━━━━━ Task material ━━━━━

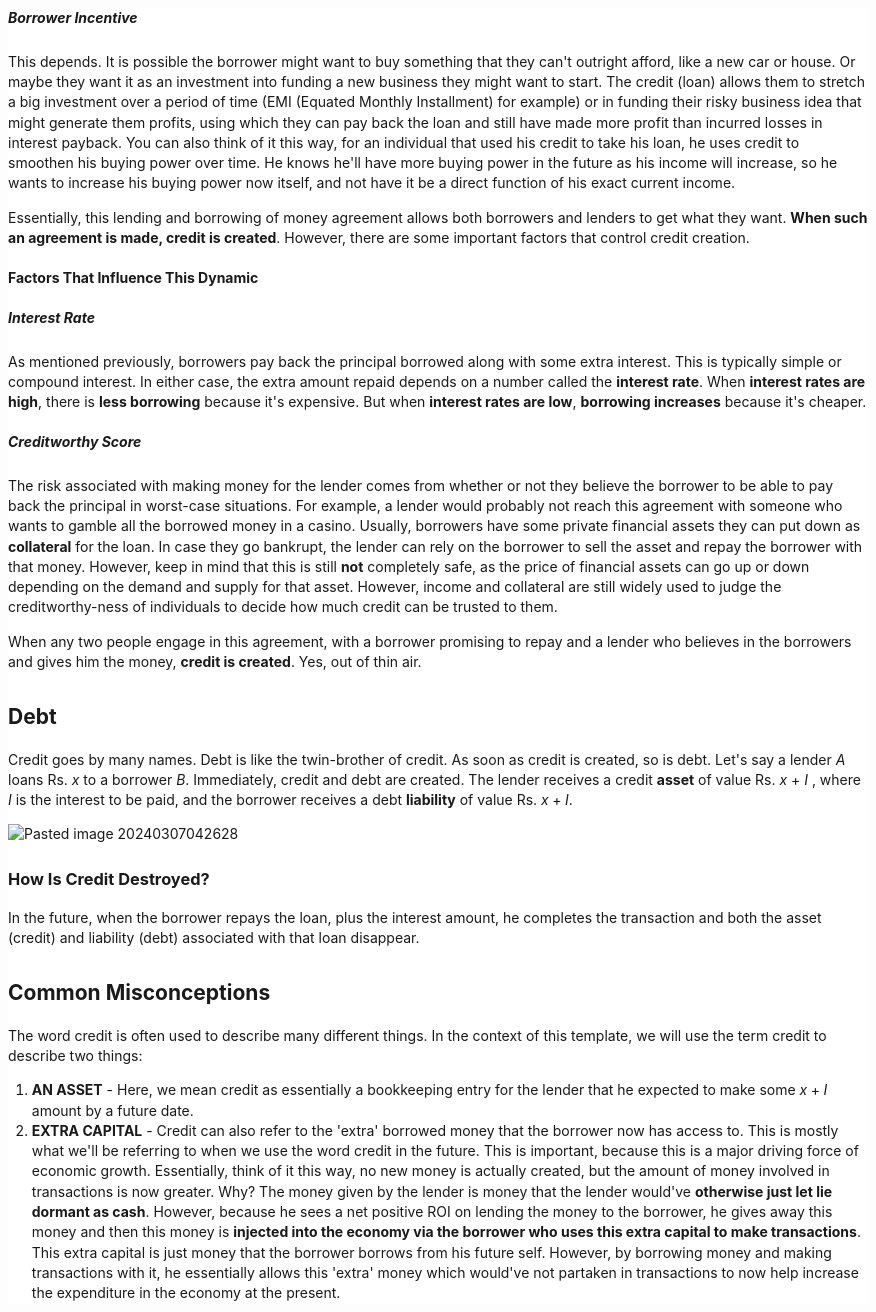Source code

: ##### Borrower Incentive
This depends. It is possible the borrower might want to buy something that they can't outright afford, like a new car or house. Or maybe they want it as an investment into funding a new business they might want to start. The credit (loan) allows them to stretch a big investment over a period of time (EMI (Equated Monthly Installment) for example) or in funding their risky business idea that might generate them profits, using which they can pay back the loan and still have made more profit than incurred losses in interest payback. You can also think of it this way, for an individual that used his credit to take his loan, he uses credit to smoothen his buying power over time. He knows he'll have more buying power in the future as his income will increase, so he wants to increase his buying power now itself, and not have it be a direct function of his exact current income.

Essentially, this lending and borrowing of money agreement allows both borrowers and lenders to get what they want. **When such an agreement is made, credit is created**. However, there are some important factors that control credit creation.
#### Factors That Influence This Dynamic
##### Interest Rate
As mentioned previously, borrowers pay back the principal borrowed along with some extra interest. This is typically simple or compound interest. In either case, the extra amount repaid depends on a number called the **interest rate**. When **interest rates are high**, there is **less borrowing** because it's expensive. But when **interest rates are low**, **borrowing increases** because it's cheaper.
##### Creditworthy Score
The risk associated with making money for the lender comes from whether or not they believe the borrower to be able to pay back the principal in worst-case situations. For example, a lender would probably not reach this agreement with someone who wants to gamble all the borrowed money in a casino. Usually, borrowers have some private financial assets they can put down as **collateral** for the loan. In case they go bankrupt, the lender can rely on the borrower to sell the asset and repay the borrower with that money. However, keep in mind that this is still **not** completely safe, as the price of financial assets can go up or down depending on the demand and supply for that asset. However, income and collateral are still widely used to judge the creditworthy-ness of individuals to decide how much credit can be trusted to them. 

When any two people engage in this agreement, with a borrower promising to repay and a lender who believes in the borrowers and gives him the money, **credit is created**. Yes, out of thin air. 
## Debt
Credit goes by many names. Debt is like the twin-brother of credit. As soon as credit is created, so is debt. Let's say a lender $A$ loans Rs. $x$ to a borrower $B$. Immediately, credit and debt are created. The lender receives a credit **asset** of value Rs. $x$ + $I$ , where $I$ is the interest to be paid, and the borrower receives a debt **liability** of value Rs. $x+I$.

![Pasted image 20240307042628](/images/pasted-image-20240307042628.png)

### How Is Credit Destroyed?
In the future, when the borrower repays the loan, plus the interest amount, he completes the transaction and both the asset (credit) and liability (debt) associated with that loan disappear. 
## Common Misconceptions
The word credit is often used to describe many different things. In the context of this template, we will use the term credit to describe two things:
1. **AN ASSET** - Here, we mean credit as essentially a bookkeeping entry for the lender that he expected to make some $x + I$ amount by a future date. 
2. **EXTRA CAPITAL** - Credit can also refer to the 'extra' borrowed money that the borrower now has access to. This is mostly what we'll be referring to when we use the word credit in the future. This is important, because this is a major driving force of economic growth. Essentially, think of it this way, no new money is actually created, but the amount of money involved in transactions is now greater. Why? The money given by the lender is money that the lender would've **otherwise just let lie dormant as cash**. However, because he sees a net positive ROI on lending the money to the borrower, he gives away this money and then this money is **injected into the economy via the borrower who uses this extra capital to make transactions**. 
   This extra capital is just money that the borrower borrows from his future self. However, by borrowing money and making transactions with it, he essentially allows this 'extra' money which would've not partaken in transactions to now help increase the expenditure in the economy at the present. 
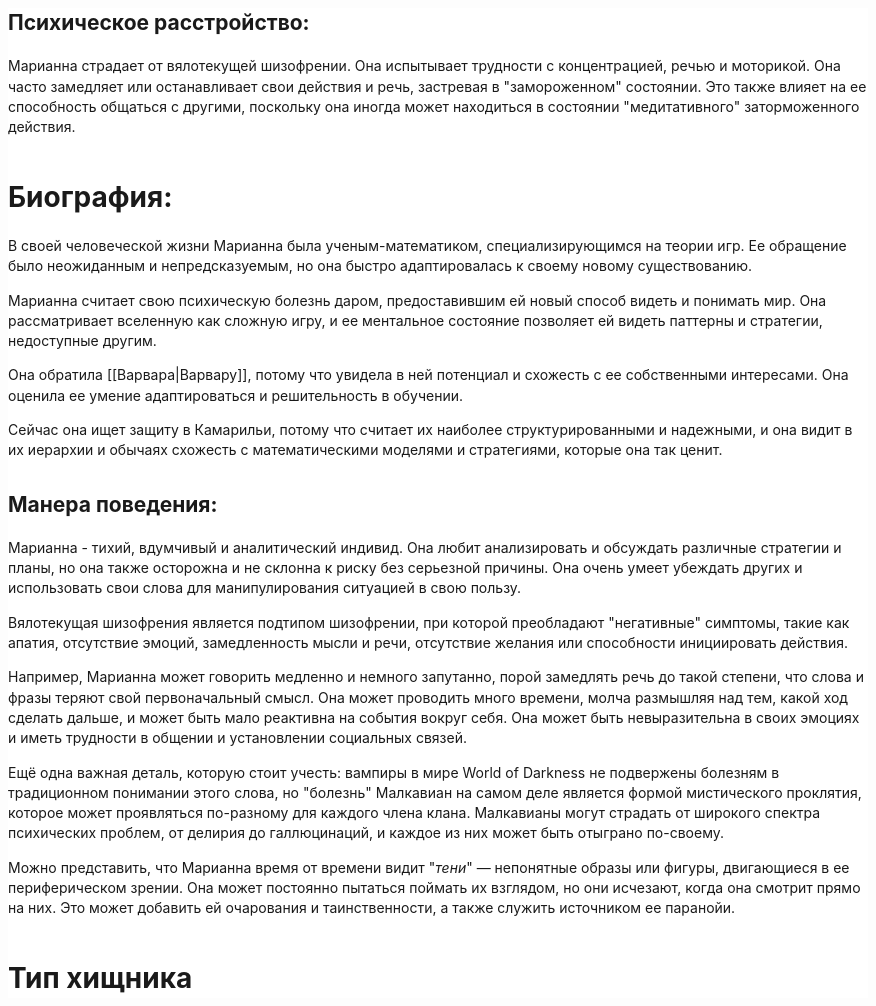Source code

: ## Психическое расстройство: 

Марианна страдает от вялотекущей шизофрении. Она испытывает трудности с концентрацией, речью и моторикой. Она часто замедляет или останавливает свои действия и речь, застревая в "замороженном" состоянии. Это также влияет на ее способность общаться с другими, поскольку она иногда может находиться в состоянии "медитативного" заторможенного действия.

# Биография: 

В своей человеческой жизни Марианна была ученым-математиком, специализирующимся на теории игр. Ее обращение было неожиданным и непредсказуемым, но она быстро адаптировалась к своему новому существованию.

Марианна считает свою психическую болезнь даром, предоставившим ей новый способ видеть и понимать мир. Она рассматривает вселенную как сложную игру, и ее ментальное состояние позволяет ей видеть паттерны и стратегии, недоступные другим.

Она обратила [[Варвара|Варвару]], потому что увидела в ней потенциал и схожесть с ее собственными интересами. Она оценила ее умение адаптироваться и решительность в обучении.

Сейчас она ищет защиту в Камарильи, потому что считает их наиболее структурированными и надежными, и она видит в их иерархии и обычаях схожесть с математическими моделями и стратегиями, которые она так ценит.

## Манера поведения: 

Марианна - тихий, вдумчивый и аналитический индивид. Она любит анализировать и обсуждать различные стратегии и планы, но она также осторожна и не склонна к риску без серьезной причины. Она очень умеет убеждать других и использовать свои слова для манипулирования ситуацией в свою пользу.

Вялотекущая шизофрения является подтипом шизофрении, при которой преобладают "негативные" симптомы, такие как апатия, отсутствие эмоций, замедленность мысли и речи, отсутствие желания или способности инициировать действия.

Например, Марианна может говорить медленно и немного запутанно, порой замедлять речь до такой степени, что слова и фразы теряют свой первоначальный смысл. Она может проводить много времени, молча размышляя над тем, какой ход сделать дальше, и может быть мало реактивна на события вокруг себя. Она может быть невыразительна в своих эмоциях и иметь трудности в общении и установлении социальных связей.

Ещё одна важная деталь, которую стоит учесть: вампиры в мире World of Darkness не подвержены болезням в традиционном понимании этого слова, но "болезнь" Малкавиан на самом деле является формой мистического проклятия, которое может проявляться по-разному для каждого члена клана. Малкавианы могут страдать от широкого спектра психических проблем, от делирия до галлюцинаций, и каждое из них может быть отыграно по-своему.

Можно представить, что Марианна время от времени видит "*тени*" — непонятные образы или фигуры, двигающиеся в ее периферическом зрении. Она может постоянно пытаться поймать их взглядом, но они исчезают, когда она смотрит прямо на них. Это может добавить ей очарования и таинственности, а также служить источником ее паранойи.

# Тип хищника
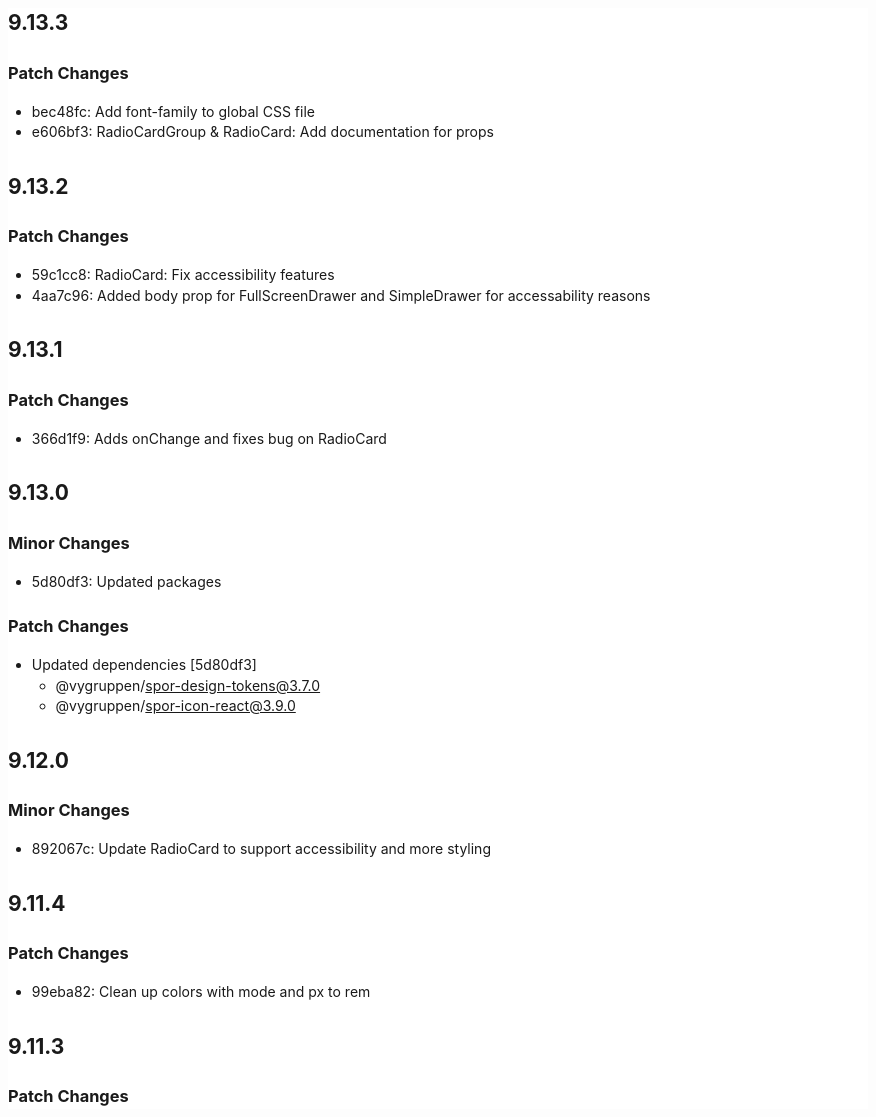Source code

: ## 9.13.3

### Patch Changes

- bec48fc: Add font-family to global CSS file
- e606bf3: RadioCardGroup & RadioCard: Add documentation for props

## 9.13.2

### Patch Changes

- 59c1cc8: RadioCard: Fix accessibility features
- 4aa7c96: Added body prop for FullScreenDrawer and SimpleDrawer for accessability reasons

## 9.13.1

### Patch Changes

- 366d1f9: Adds onChange and fixes bug on RadioCard

## 9.13.0

### Minor Changes

- 5d80df3: Updated packages

### Patch Changes

- Updated dependencies [5d80df3]
  - @vygruppen/spor-design-tokens@3.7.0
  - @vygruppen/spor-icon-react@3.9.0

## 9.12.0

### Minor Changes

- 892067c: Update RadioCard to support accessibility and more styling

## 9.11.4

### Patch Changes

- 99eba82: Clean up colors with mode and px to rem

## 9.11.3

### Patch Changes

━━━━━

Reproduce the whole listing above line for line, with no changes, and leave out the pictures.

Written answer:
Source code

: ##### Borrower Incentive
This depends. It is possible the borrower might want to buy something that they can't outright afford, like a new car or house. Or maybe they want it as an investment into funding a new business they might want to start. The credit (loan) allows them to stretch a big investment over a period of time (EMI (Equated Monthly Installment) for example) or in funding their risky business idea that might generate them profits, using which they can pay back the loan and still have made more profit than incurred losses in interest payback. You can also think of it this way, for an individual that used his credit to take his loan, he uses credit to smoothen his buying power over time. He knows he'll have more buying power in the future as his income will increase, so he wants to increase his buying power now itself, and not have it be a direct function of his exact current income.

Essentially, this lending and borrowing of money agreement allows both borrowers and lenders to get what they want. **When such an agreement is made, credit is created**. However, there are some important factors that control credit creation.
#### Factors That Influence This Dynamic
##### Interest Rate
As mentioned previously, borrowers pay back the principal borrowed along with some extra interest. This is typically simple or compound interest. In either case, the extra amount repaid depends on a number called the **interest rate**. When **interest rates are high**, there is **less borrowing** because it's expensive. But when **interest rates are low**, **borrowing increases** because it's cheaper.
##### Creditworthy Score
The risk associated with making money for the lender comes from whether or not they believe the borrower to be able to pay back the principal in worst-case situations. For example, a lender would probably not reach this agreement with someone who wants to gamble all the borrowed money in a casino. Usually, borrowers have some private financial assets they can put down as **collateral** for the loan. In case they go bankrupt, the lender can rely on the borrower to sell the asset and repay the borrower with that money. However, keep in mind that this is still **not** completely safe, as the price of financial assets can go up or down depending on the demand and supply for that asset. However, income and collateral are still widely used to judge the creditworthy-ness of individuals to decide how much credit can be trusted to them. 

When any two people engage in this agreement, with a borrower promising to repay and a lender who believes in the borrowers and gives him the money, **credit is created**. Yes, out of thin air. 
## Debt
Credit goes by many names. Debt is like the twin-brother of credit. As soon as credit is created, so is debt. Let's say a lender $A$ loans Rs. $x$ to a borrower $B$. Immediately, credit and debt are created. The lender receives a credit **asset** of value Rs. $x$ + $I$ , where $I$ is the interest to be paid, and the borrower receives a debt **liability** of value Rs. $x+I$.

![Pasted image 20240307042628](/images/pasted-image-20240307042628.png)

### How Is Credit Destroyed?
In the future, when the borrower repays the loan, plus the interest amount, he completes the transaction and both the asset (credit) and liability (debt) associated with that loan disappear. 
## Common Misconceptions
The word credit is often used to describe many different things. In the context of this template, we will use the term credit to describe two things:
1. **AN ASSET** - Here, we mean credit as essentially a bookkeeping entry for the lender that he expected to make some $x + I$ amount by a future date. 
2. **EXTRA CAPITAL** - Credit can also refer to the 'extra' borrowed money that the borrower now has access to. This is mostly what we'll be referring to when we use the word credit in the future. This is important, because this is a major driving force of economic growth. Essentially, think of it this way, no new money is actually created, but the amount of money involved in transactions is now greater. Why? The money given by the lender is money that the lender would've **otherwise just let lie dormant as cash**. However, because he sees a net positive ROI on lending the money to the borrower, he gives away this money and then this money is **injected into the economy via the borrower who uses this extra capital to make transactions**. 
   This extra capital is just money that the borrower borrows from his future self. However, by borrowing money and making transactions with it, he essentially allows this 'extra' money which would've not partaken in transactions to now help increase the expenditure in the economy at the present. 
Source code

: ## Психическое расстройство: 

Марианна страдает от вялотекущей шизофрении. Она испытывает трудности с концентрацией, речью и моторикой. Она часто замедляет или останавливает свои действия и речь, застревая в "замороженном" состоянии. Это также влияет на ее способность общаться с другими, поскольку она иногда может находиться в состоянии "медитативного" заторможенного действия.

# Биография: 

В своей человеческой жизни Марианна была ученым-математиком, специализирующимся на теории игр. Ее обращение было неожиданным и непредсказуемым, но она быстро адаптировалась к своему новому существованию.

Марианна считает свою психическую болезнь даром, предоставившим ей новый способ видеть и понимать мир. Она рассматривает вселенную как сложную игру, и ее ментальное состояние позволяет ей видеть паттерны и стратегии, недоступные другим.

Она обратила [[Варвара|Варвару]], потому что увидела в ней потенциал и схожесть с ее собственными интересами. Она оценила ее умение адаптироваться и решительность в обучении.

Сейчас она ищет защиту в Камарильи, потому что считает их наиболее структурированными и надежными, и она видит в их иерархии и обычаях схожесть с математическими моделями и стратегиями, которые она так ценит.

## Манера поведения: 

Марианна - тихий, вдумчивый и аналитический индивид. Она любит анализировать и обсуждать различные стратегии и планы, но она также осторожна и не склонна к риску без серьезной причины. Она очень умеет убеждать других и использовать свои слова для манипулирования ситуацией в свою пользу.

Вялотекущая шизофрения является подтипом шизофрении, при которой преобладают "негативные" симптомы, такие как апатия, отсутствие эмоций, замедленность мысли и речи, отсутствие желания или способности инициировать действия.

Например, Марианна может говорить медленно и немного запутанно, порой замедлять речь до такой степени, что слова и фразы теряют свой первоначальный смысл. Она может проводить много времени, молча размышляя над тем, какой ход сделать дальше, и может быть мало реактивна на события вокруг себя. Она может быть невыразительна в своих эмоциях и иметь трудности в общении и установлении социальных связей.

Ещё одна важная деталь, которую стоит учесть: вампиры в мире World of Darkness не подвержены болезням в традиционном понимании этого слова, но "болезнь" Малкавиан на самом деле является формой мистического проклятия, которое может проявляться по-разному для каждого члена клана. Малкавианы могут страдать от широкого спектра психических проблем, от делирия до галлюцинаций, и каждое из них может быть отыграно по-своему.

Можно представить, что Марианна время от времени видит "*тени*" — непонятные образы или фигуры, двигающиеся в ее периферическом зрении. Она может постоянно пытаться поймать их взглядом, но они исчезают, когда она смотрит прямо на них. Это может добавить ей очарования и таинственности, а также служить источником ее паранойи.

# Тип хищника
Source code

: ## 9.13.3

### Patch Changes

- bec48fc: Add font-family to global CSS file
- e606bf3: RadioCardGroup & RadioCard: Add documentation for props

## 9.13.2

### Patch Changes

- 59c1cc8: RadioCard: Fix accessibility features
- 4aa7c96: Added body prop for FullScreenDrawer and SimpleDrawer for accessability reasons

## 9.13.1

### Patch Changes

- 366d1f9: Adds onChange and fixes bug on RadioCard

## 9.13.0

### Minor Changes

- 5d80df3: Updated packages

### Patch Changes

- Updated dependencies [5d80df3]
  - @vygruppen/spor-design-tokens@3.7.0
  - @vygruppen/spor-icon-react@3.9.0

## 9.12.0

### Minor Changes

- 892067c: Update RadioCard to support accessibility and more styling

## 9.11.4

### Patch Changes

- 99eba82: Clean up colors with mode and px to rem

## 9.11.3

### Patch Changes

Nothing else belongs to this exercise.